Doch, exakt das wäre der Versuch und natürlich würde es keiner so darstellen. Aber es ändert nichts daran, dass man für ein bestimtmes Medium das Verbot verfassungsfeindlicher Symbole aufhebt. Was man semantisch genauso "Erlaubnis" nennen darf. Von Hakenkreuzen, SS-Runen, you name it. Man sollte ganz offen und (selbst)bewusst auch genau das ansprechen, wenn man eben die entsprechenden Argumente hat, dies so zu verteidigen. Und die gibt es, wir haben sie seit zehntausend Jahren gebetsmühlenartig immer und immer und immer wieder durchgekaut, besonders das Indiana-Jones-Beispiel. Die Frage, die man sich stellen sollte ist vielmehr, warum dieser bestechenden Logik noch niemand Gehör geschenkt hat. Ist ja schon seltsam!

>Es sindnatürlich die "Spiele als Kunstform legitimieren"-Versuche von verschiedenen Organisationen und (iirc sogar Museen?), und es würde unter der Flagge (höhö) durchgewunken werden und wenn das Kind in trockenen Tüchern ist, würde die Erlaubnis für die Kreuzdarstellung von ganz alleine folgen.

Was genau bedeutet "wenn das Kind in trockenen Tüchern ist"? Es gibt keinen klar definierbaren Punkt an dem man sagen kann "So, jetzt ist diesunddas gesellschaftlich akzeptiert." Ab wann war es gesellschaftlich akzeptiert, offen seinen Lack-und-Leder-Fetsich auszuleben, oder an Heiligabend den Kirchgang zu skippen? Man kann da beim Thema "Gesellschaftlicher Wandel" nicht mit irgendeiner Form von Anspruchshaltung oder konkreten Wunschvorstellungen was den Zeitrahmen angeht ankommen. Natürlich ist das eine komplett unerhörte Ansicht in einem derart an Instant Gratification gewöhnte Peer Group wie die der "Gamer". Intersektionalität ist auch ein sehr spannendes Thema in der ganzen Geschichte, aber keine Sau interessiert sich dafür. Weil so ein komplexeres Interesse auch über Jahre und Jahrzehnte reifen muss.

Aber dieses Bewusstsein, wie Kultur funktioniert, oder was Kultur überhaupt ist, ist im Gaming-Bereich fast überhaupt nicht vorhanden, und wenn, dann in der Regel in Form von Sich-selbst-auf-die-Schulter-Klopfen und nicht in Form kritischer Analyse, dem Gemüse auf dem Mittagsteller des Diskurses. Stattdessen immer und immer wieder der Verweis auf die Hakenkreuze in Indiana Jones, was auch SEHR VIEL über den Horizont derjenigen sagt, die diesen Vergleich immer wieder auspacken. Ja, was gibts denn sonst noch so für Filme mit Bezug zum dritten Reich? Seit wann gibt es die? Wo kommen die her? Weiß mal wieder keiner!

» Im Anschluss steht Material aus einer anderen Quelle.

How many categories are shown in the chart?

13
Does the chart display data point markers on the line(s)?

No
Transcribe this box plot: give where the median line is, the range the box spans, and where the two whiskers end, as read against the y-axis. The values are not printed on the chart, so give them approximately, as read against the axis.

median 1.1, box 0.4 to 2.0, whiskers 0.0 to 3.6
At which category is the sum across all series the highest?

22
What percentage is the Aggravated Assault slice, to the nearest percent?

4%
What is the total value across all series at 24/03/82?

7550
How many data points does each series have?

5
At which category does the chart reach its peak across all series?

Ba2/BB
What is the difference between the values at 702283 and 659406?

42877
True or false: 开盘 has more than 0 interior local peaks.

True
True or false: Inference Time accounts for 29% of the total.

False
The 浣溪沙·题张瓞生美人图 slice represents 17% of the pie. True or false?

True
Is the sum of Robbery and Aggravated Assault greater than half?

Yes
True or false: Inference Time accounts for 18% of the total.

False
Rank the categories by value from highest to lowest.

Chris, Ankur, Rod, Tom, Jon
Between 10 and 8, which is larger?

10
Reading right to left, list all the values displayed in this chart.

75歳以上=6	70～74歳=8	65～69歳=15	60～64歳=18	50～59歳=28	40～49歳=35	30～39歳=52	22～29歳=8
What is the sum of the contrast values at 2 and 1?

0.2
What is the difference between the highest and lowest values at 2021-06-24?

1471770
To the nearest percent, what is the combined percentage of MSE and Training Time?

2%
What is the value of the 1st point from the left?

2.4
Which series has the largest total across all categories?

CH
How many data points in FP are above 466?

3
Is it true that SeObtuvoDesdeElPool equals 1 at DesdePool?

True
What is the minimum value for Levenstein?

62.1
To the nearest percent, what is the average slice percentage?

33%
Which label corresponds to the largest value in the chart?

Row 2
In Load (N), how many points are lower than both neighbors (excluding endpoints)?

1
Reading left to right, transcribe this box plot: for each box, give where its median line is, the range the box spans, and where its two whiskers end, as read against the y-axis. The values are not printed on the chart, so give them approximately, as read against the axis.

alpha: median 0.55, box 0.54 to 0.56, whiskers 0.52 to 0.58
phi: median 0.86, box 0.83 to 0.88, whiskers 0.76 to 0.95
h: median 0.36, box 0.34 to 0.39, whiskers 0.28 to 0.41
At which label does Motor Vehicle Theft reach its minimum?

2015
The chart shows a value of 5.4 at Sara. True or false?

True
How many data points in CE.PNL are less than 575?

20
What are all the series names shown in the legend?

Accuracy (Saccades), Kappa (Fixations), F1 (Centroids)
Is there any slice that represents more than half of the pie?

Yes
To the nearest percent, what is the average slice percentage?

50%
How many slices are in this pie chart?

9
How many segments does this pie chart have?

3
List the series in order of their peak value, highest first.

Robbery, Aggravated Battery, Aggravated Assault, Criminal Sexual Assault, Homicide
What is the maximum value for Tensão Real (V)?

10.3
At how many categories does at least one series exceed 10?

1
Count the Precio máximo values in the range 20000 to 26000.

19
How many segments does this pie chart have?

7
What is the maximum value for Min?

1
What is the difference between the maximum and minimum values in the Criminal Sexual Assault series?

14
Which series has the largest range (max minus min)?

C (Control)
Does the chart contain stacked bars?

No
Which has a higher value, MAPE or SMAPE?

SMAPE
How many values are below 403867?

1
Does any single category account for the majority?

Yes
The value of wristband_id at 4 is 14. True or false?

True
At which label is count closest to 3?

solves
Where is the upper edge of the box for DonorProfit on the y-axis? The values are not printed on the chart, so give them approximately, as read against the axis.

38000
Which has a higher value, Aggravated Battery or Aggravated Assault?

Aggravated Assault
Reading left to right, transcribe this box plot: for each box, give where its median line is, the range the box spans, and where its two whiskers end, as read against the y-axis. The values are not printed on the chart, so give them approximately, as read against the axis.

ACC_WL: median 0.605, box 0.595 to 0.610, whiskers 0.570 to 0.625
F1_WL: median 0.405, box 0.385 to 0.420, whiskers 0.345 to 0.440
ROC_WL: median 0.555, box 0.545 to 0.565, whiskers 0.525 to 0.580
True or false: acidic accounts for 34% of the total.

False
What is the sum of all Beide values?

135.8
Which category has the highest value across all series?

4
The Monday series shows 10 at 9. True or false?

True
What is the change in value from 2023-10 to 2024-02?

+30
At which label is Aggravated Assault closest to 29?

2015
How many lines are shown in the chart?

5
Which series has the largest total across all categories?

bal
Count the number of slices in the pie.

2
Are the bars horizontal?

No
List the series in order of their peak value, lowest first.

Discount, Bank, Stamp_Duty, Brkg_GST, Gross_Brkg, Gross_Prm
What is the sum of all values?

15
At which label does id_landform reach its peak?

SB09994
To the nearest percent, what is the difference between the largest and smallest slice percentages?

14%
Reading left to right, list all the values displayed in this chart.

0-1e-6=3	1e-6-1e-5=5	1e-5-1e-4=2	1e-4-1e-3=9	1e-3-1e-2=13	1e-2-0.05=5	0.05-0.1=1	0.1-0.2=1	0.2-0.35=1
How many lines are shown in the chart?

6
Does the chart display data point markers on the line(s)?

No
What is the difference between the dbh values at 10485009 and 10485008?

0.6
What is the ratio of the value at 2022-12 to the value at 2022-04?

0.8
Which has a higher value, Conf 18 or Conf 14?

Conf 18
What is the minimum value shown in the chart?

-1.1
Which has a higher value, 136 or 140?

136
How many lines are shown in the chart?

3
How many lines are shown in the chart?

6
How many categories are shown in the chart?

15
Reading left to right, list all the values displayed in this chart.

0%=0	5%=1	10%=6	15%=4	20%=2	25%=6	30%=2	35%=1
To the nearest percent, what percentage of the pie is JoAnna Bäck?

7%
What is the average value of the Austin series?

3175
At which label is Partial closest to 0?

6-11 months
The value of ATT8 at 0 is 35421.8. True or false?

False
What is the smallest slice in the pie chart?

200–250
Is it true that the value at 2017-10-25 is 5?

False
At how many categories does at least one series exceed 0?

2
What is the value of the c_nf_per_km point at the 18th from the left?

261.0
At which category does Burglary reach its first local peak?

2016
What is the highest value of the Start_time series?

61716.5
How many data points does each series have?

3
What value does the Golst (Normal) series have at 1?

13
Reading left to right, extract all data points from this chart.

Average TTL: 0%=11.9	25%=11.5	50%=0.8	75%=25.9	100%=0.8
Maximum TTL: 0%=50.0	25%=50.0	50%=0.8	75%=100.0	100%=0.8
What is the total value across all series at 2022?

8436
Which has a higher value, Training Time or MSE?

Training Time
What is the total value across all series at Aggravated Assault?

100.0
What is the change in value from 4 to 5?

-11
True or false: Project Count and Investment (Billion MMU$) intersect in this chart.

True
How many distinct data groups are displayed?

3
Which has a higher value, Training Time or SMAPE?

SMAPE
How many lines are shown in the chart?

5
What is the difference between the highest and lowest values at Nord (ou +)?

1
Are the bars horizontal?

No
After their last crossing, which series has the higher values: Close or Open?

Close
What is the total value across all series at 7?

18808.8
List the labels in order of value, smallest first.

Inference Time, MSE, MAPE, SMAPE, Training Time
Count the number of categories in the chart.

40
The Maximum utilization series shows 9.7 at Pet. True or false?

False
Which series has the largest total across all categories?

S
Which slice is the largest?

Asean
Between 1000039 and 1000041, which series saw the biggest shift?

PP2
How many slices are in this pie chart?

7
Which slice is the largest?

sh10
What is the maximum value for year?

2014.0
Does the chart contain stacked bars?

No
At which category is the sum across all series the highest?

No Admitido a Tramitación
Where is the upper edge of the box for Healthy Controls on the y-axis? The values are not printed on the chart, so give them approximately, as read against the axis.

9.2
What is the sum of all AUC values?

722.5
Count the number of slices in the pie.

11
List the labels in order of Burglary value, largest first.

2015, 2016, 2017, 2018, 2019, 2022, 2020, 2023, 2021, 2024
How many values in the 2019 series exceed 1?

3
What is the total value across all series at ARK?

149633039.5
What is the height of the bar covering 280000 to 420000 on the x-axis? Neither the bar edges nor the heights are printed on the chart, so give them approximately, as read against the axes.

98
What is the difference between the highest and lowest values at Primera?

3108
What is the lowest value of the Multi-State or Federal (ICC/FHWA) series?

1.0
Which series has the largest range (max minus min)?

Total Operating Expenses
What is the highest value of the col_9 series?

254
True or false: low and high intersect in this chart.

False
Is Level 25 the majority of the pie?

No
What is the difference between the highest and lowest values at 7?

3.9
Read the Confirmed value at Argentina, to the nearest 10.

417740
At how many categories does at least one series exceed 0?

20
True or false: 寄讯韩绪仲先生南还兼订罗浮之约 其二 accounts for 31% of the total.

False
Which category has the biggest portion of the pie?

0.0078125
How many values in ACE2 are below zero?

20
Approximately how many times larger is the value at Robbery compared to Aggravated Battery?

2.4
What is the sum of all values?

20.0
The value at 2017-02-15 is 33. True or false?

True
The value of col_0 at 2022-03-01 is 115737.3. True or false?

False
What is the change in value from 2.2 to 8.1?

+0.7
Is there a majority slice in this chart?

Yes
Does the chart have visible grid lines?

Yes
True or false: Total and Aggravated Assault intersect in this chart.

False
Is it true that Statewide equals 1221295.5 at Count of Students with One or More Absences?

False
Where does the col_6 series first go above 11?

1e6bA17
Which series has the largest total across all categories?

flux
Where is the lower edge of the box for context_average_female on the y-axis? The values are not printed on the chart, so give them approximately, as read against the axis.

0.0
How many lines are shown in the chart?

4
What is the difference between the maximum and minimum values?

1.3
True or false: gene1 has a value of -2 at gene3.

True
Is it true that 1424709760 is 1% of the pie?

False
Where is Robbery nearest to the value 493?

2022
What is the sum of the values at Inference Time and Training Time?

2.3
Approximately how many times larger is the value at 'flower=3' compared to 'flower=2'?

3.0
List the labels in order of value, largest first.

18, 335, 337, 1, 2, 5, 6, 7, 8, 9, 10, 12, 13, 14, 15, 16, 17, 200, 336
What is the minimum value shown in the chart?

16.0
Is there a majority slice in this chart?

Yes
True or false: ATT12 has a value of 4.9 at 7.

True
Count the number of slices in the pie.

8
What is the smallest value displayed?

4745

Und da wundert man sich darüber, dass kein gesellschaftliches Klima existiert, dass einem die eigenen Worte und Ansichten quasi per Diktat in Gesetzestext gießt? Ach weh!

>Ich weiß jetzt auch spontan gar nicht, wie die das bei Film gelaufen ist, wie lange das hierzulande schon als Kunstform und damit geschützt gilt, Indiana Jones Nazi Action geht ja stilecht klar mit Flaggen und Armbinden und all dem Zeug.

Seufz.

>Und auf den Vergleich läuft's ja nun wohl offensichtlich hinaus (ich kann deine Argumentationsweise dahingehend immer noch nicht ganz nachvollziehen).

Ich hoffe, ich habe mich verständlicher gemacht.

>Ich meine, klar, die AAA Spieleindustrie macht es mit ihren Scheibchenverkaufsprinzip wirklich schwierig, das Zeug als Kunst und nicht als reines Produkt darzustellen, aber die Spielelandschaft ist weit, weit gefächert, nicht alle sind Hollywood-EA und selbst bei EA haste so'n artsy fartsy Kram wie Unravel. Ich glaube, das kam sogar ohne DLC und MTX aus! Grafikblender, sicherlich, aber so wertvoll wie ein kleines Steak.

Ja, aber die Wahrnehmung von "Games" als Medium wird nicht nur durch die reinen Werke bestimmt, sondern auch durch diejenigen, die sie rezipieren. Beides resoniert miteinander und mit seiner "Umgebung". So viele tolle Paradebeispiele man auch aus dem Kopf runterattern kann, das macht einem zu einem guten FAN, aber nicht zu einem guten ANWALT des Mediums.